Attentive To Inflation
Still, Powell on Tuesday continued to argue the Fed must remain attentive to the possibility that Trump’s tariffs lead to persistent inflationary effects.
He said recent price increases were largely being driven by tariffs, but he continued to expect that would be a "one-time" effect.
"Powell wasn’t as dovish as markets were probably hoping for, somewhat mirroring his tone at last week’s press conference," Oren Klachkin, an economist at Nationwide, said in a note after the speech. "But he still sees tariffs as a one-time adjustment to the price level, which should give him the green light to continue easing."

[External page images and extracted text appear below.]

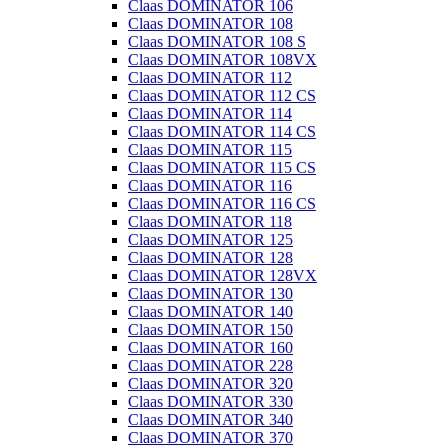
Claas DOMINATOR 106
Claas DOMINATOR 108
Claas DOMINATOR 108 S
Claas DOMINATOR 108VX
Claas DOMINATOR 112
Claas DOMINATOR 112 CS
Claas DOMINATOR 114
Claas DOMINATOR 114 CS
Claas DOMINATOR 115
Claas DOMINATOR 115 CS
Claas DOMINATOR 116
Claas DOMINATOR 116 CS
Claas DOMINATOR 118
Claas DOMINATOR 125
Claas DOMINATOR 128
Claas DOMINATOR 128VX
Claas DOMINATOR 130
Claas DOMINATOR 140
Claas DOMINATOR 150
Claas DOMINATOR 160
Claas DOMINATOR 228
Claas DOMINATOR 320
Claas DOMINATOR 330
Claas DOMINATOR 340
Claas DOMINATOR 370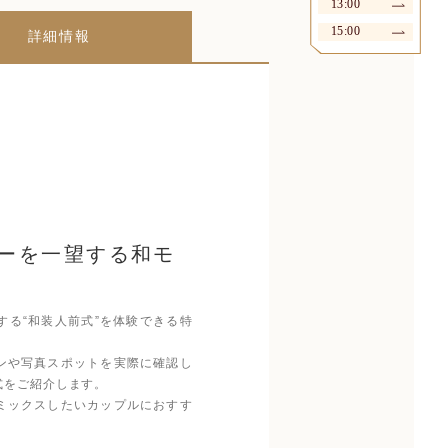
13:00
15:00
詳細情報
ーを一望する和モ
る“和装人前式”を体験できる特
ンや写真スポットを実際に確認し
式をご紹介します。
ミックスしたいカップルにおすす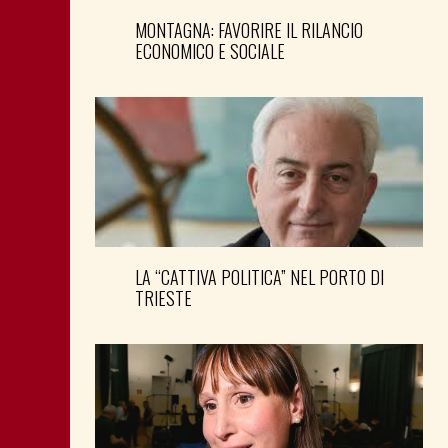
MONTAGNA: FAVORIRE IL RILANCIO
ECONOMICO E SOCIALE
LA “CATTIVA POLITICA” NEL PORTO DI
TRIESTE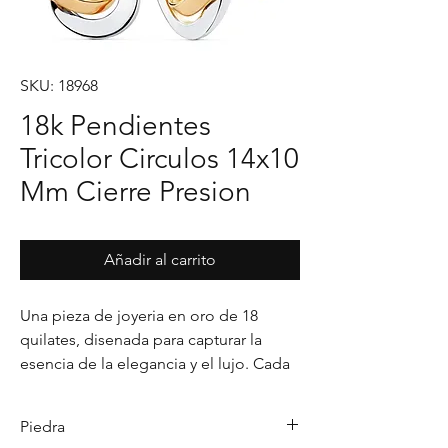
SKU: 18968
18k Pendientes
Tricolor Circulos 14x10
Mm Cierre Presion
Añadir al carrito
Una pieza de joyeria en oro de 18 
quilates, disenada para capturar la 
esencia de la elegancia y el lujo. Cada 
detalle en su acabado refleja un estilo 
unico, pensado para realzar cualquier 
Piedra
ocasion con distincion.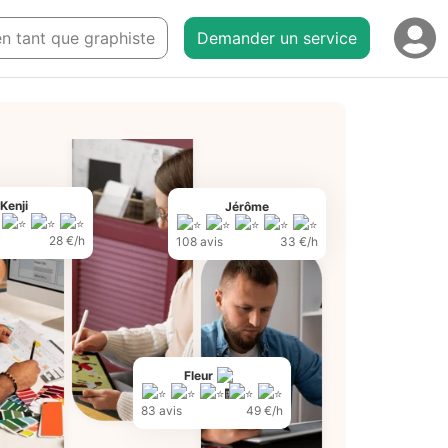
 en tant que graphiste
Demander un service
Kenji
Jérôme
28 €/h
108 avis
33 €/h
Fleur
83 avis
49 €/h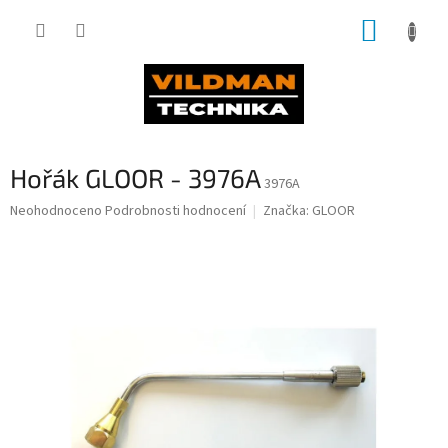
Přejít
NÁKUP
na
obsah
KOŠÍK
Hořák GLOOR - 3976A
3976A
Průměrné
Neohodnoceno
Podrobnosti hodnocení
Značka:
GLOOR
hodnocení
produktu
je
0,0
z
5
hvězdiček.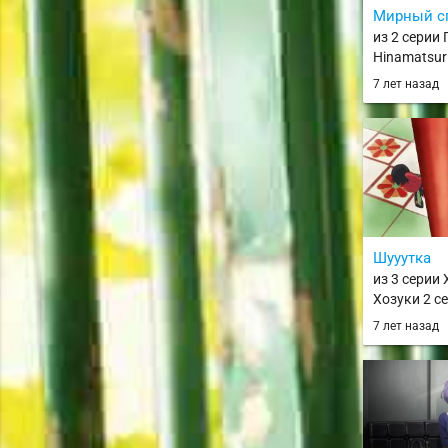
Мирный с
из 2 серии
Hinamatsuri
7 лет назад
Шууутка
из 3 серии
Хозуки 2 се
Reitetsu 2n
7 лет назад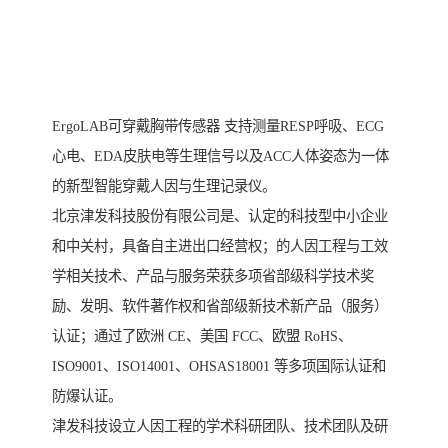
ErgoLAB可穿戴胸带传感器 支持测量RESP呼吸、ECG
心电、EDA皮肤电等生理信号以及ACC人体姿态为一体
的新型智能穿戴人因与生理记录仪。
北京津发科技股份有限公司是、认定的科技型中小企业
和中关村，具备自主进出口经营权；的人因工程与工效
学相关技术、产品与服务荣获多项省部级科学技术奖
励、发明、软件著作权和省部级新技术新产品（服务）
认证；通过了欧洲 CE、美国 FCC、欧盟 RoHS、
ISO9001、ISO14001、OHSAS18001 等多项国际认证和
防爆认证。
津发科技设立人因工程的学术科研团队、技术团队及研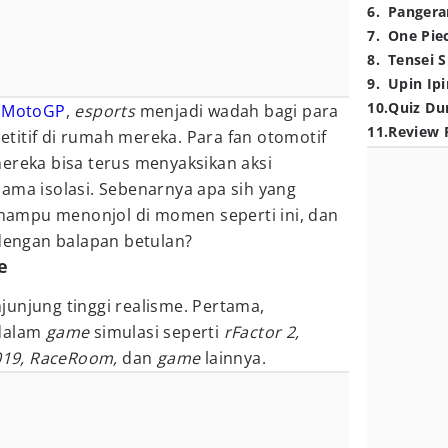
6
.
Pangera
7
.
One Pie
8
.
Tensei S
9
.
Upin Ipi
10
.
Quiz Du
a
MotoGP
,
esports
menjadi wadah bagi para
11
.
Review 
titif di rumah mereka. Para fan otomotif
ereka bisa terus menyaksikan aksi
ama isolasi. Sebenarnya apa sih yang
ampu menonjol di momen seperti ini, dan
engan balapan betulan?
e
unjung tinggi realisme. Pertama,
 dalam
game
simulasi seperti
rFactor 2,
2019, RaceRoom,
dan
game
lainnya.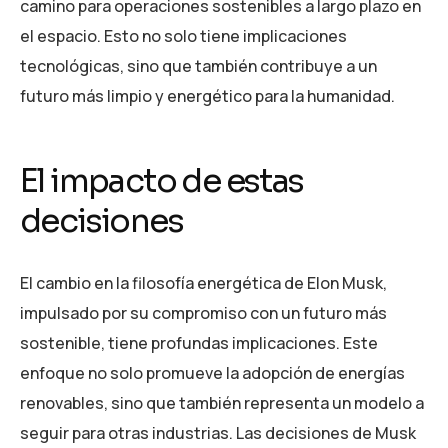
camino para operaciones sostenibles a largo plazo en
el espacio. Esto no solo tiene implicaciones
tecnológicas, sino que también contribuye a un
futuro más limpio y energético para la humanidad.
El impacto de estas
decisiones
El cambio en la filosofía energética de Elon Musk,
impulsado por su compromiso con un futuro más
sostenible, tiene profundas implicaciones. Este
enfoque no solo promueve la adopción de energías
renovables, sino que también representa un modelo a
seguir para otras industrias. Las decisiones de Musk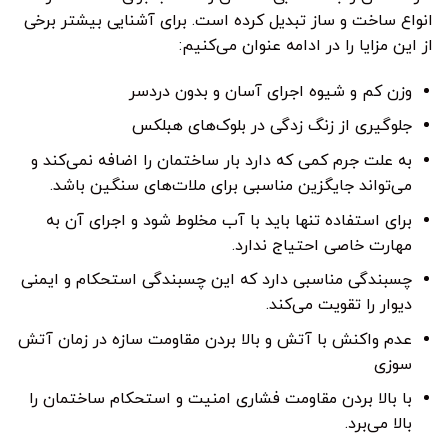
انواع ساخت و ساز تبدیل کرده است. برای آشنایی بیشتر برخی
از این مزایا را در ادامه عنوان می‌کنیم:
وزن کم و شیوه اجرای آسان و بدون دردسر
جلوگیری از زنگ زدگی در بلوک‌های هبلکس
به علت جرم کمی که دارد بار ساختمان را اضافه نمی‌کند و
می‌تواند جایگزین مناسبی برای ملات‌های سنگین باشد.
برای استفاده تنها باید با آب مخلوط شود و اجرای آن به
مهارت خاصی احتیاج ندارد.
چسبندگی مناسبی دارد که این چسبندگی استحکام و ایمنی
دیوار را تقویت می‌کند.
عدم واکنش با آتش و بالا بردن مقاومت سازه در زمان آتش
سوزی
با بالا بردن مقاومت فشاری امنیت و استحکام ساختمان را
بالا می‌برد.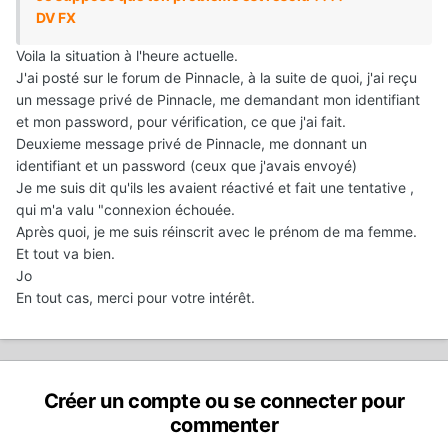
DV FX
Voila la situation à l'heure actuelle.
J'ai posté sur le forum de Pinnacle, à la suite de quoi, j'ai reçu
un message privé de Pinnacle, me demandant mon identifiant
et mon password, pour vérification, ce que j'ai fait.
Deuxieme message privé de Pinnacle, me donnant un
identifiant et un password (ceux que j'avais envoyé)
Je me suis dit qu'ils les avaient réactivé et fait une tentative ,
qui m'a valu "connexion échouée.
Après quoi, je me suis réinscrit avec le prénom de ma femme.
Et tout va bien.
Jo
En tout cas, merci pour votre intérêt.
Créer un compte ou se connecter pour
commenter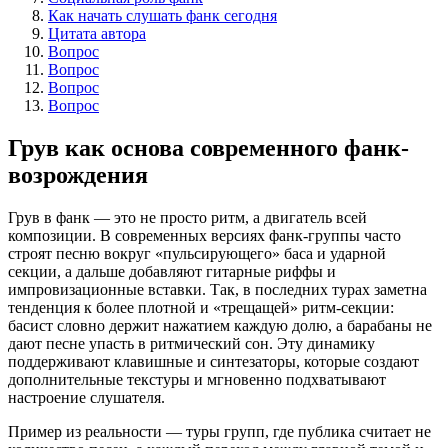
Как начать слушать фанк сегодня
Цитата автора
Вопрос
Вопрос
Вопрос
Вопрос
Грув как основа современного фанк-
возрождения
Грув в фанк — это не просто ритм, а двигатель всей
композиции. В современных версиях фанк-группы часто
строят песню вокруг «пульсирующего» баса и ударной
секции, а дальше добавляют гитарные риффы и
импровизационные вставки. Так, в последних турах заметна
тенденция к более плотной и «трещащей» ритм-секции:
басист словно держит нажатием каждую долю, а барабаны не
дают песне упасть в ритмический сон. Эту динамику
поддерживают клавишные и синтезаторы, которые создают
дополнительные текстуры и мгновенно подхватывают
настроение слушателя.
Пример из реальности — туры групп, где публика считает не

The challenge ahead for Fed policymakers is reflected in the wide range of views among officials over the best path for interest rates. In updated quarterly projections released following last week’s meeting, policymakers penciled in two additional quarter-point cuts this year, according to the median estimate.
But several also saw one additional or no more cuts in 2025. Some policymakers have continued to advocate for a cautious approach to further rate cuts, given that inflation remains above the Fed’s 2% target.
Others have placed greater emphasis on the labor market. Earlier Tuesday, Fed Governor Michelle Bowman said officials should act decisively to bring down interest rates as the labor market weakens and warned policymakers are in danger of falling behind the curve. Stephen Miran, the newest member of the Fed’s Board of Governors, has taken an outlier view among policymakers by calling for steep cuts over the remainder of this year.
Trump, who appointed both Bowman and Miran to the Fed’s board, has applied intense pressure on Powell and the Fed to lower rates drastically. The president has also moved to fire Fed Governor Lisa Cook. That’s an unprecedented step that has set the stage for a consequential ruling from the Supreme Court, with implications for the central bank’s ability to set monetary policy free of political influence.
Powell on Tuesday said the 2008-09 financial crisis and Covid-19 pandemic had left scars “that will be with us for a long time.”
“In democracies around the world, public trust in economic and political institutions has been challenged,” he said. “Those of us who are in public service at this time need to focus tightly on carrying out our critical missions to the best of our ability in the midst of stormy seas and powerful crosswinds.”